Beet and Ricotta Torte

These beet and ricotta tortes are not complicated to put together but they make a very festive first course for a special holiday dinner such as Christmas or new Year. You can prep all the ingredients, refrigerate them and assemble the tortes just before serving. Assembling each torte takes about 2 minutes and for that reason I like to serve them at small dinner parties for up to 6 guests. As these tortes are vegetarian and very light, they can be a great start to a rich in protein meal. For this recipe I use my homemade  Macadamia Pesto sauce and Homemade Ricotta, but of course using good quality store bought alternatives will give you great results as well.

Serves 6

Ingredients:
6 large beets
6 tsp of pesto sauce
6 tsp of capers
Table salt
Sea salt or Himalayan salt

Ingredients for the ricotta sauce:
6 Tbs ricotta cheese
2 tsp of plain yogurt
2 garlic cloves, crushed
15 drops of tabasco sauce
1/4 tsp white pepper
1/2 tsp salt

Peel and boil the beets until a knife goes though without resistance, about 25 min. Drain the water and let them cool completely.

Make the Ricotta sauce: In a small bowl mix together the ricotta , yogurt, garlic, tabasco, salt and pepper and set aside. If the ricotta you are using is rather dry, the yogurt will help achieve a creamier consistency. If your ricotta is creamy enough simply omit the yogurt.
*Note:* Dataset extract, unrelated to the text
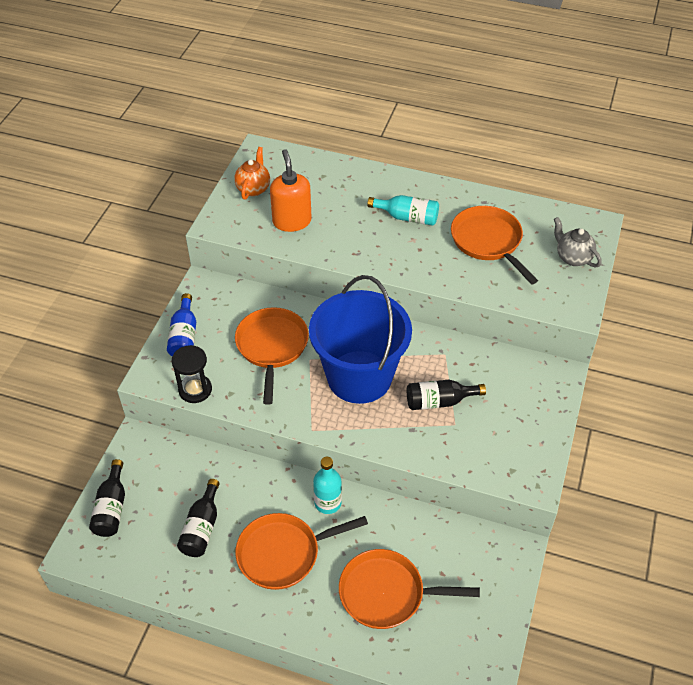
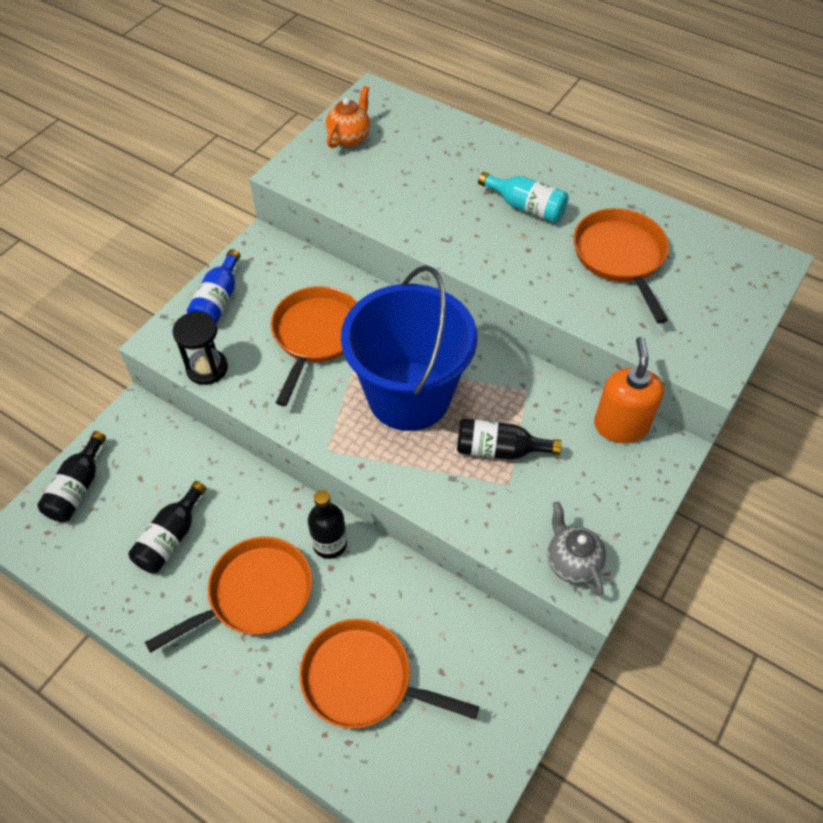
camera: 15 degrees right, 5 degrees up
(283, 553) = (255, 594): orange pan -> orange pan turned 150 degrees clockwise
(292, 221) = (381, 185): orange soap dispenser -> orange soap dispenser (621, 425)
(328, 503) = (330, 544): turquoise bottle -> black bottle
(572, 258) = (727, 299): grey teapot -> grey teapot (572, 562)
To assemble the tortes, start by placing a teaspoonful of pesto sauce in the center of each one of the six salad plates and press the sauce down with a circular movement to create a bed for each torte.
Slice the beets in 3 or 4 equal discs each about 1/4 inch thick and using a star shaped cookie cutter cut through to shape the stars. Sprinkle the beet stars with salt.
Assemble the tortes on a cutting board before transferring them to the plates. Spoon 1/2 tsp of the ricotta sauce over the first beet star, carefully top it with a second beet star and repeat.
Transfer the tort to the serving dish by lifting it carefully with a sharp knife. Place it over the pesto sauce. Put a couple of capers on top of the tort and sprinkle with some pink salt or sea salt to finish.
Decorate with chives and basil leaves.

Wine suggestionsGoes well with dry white wines, Sauvignon Blanc or light Gamay-based reds.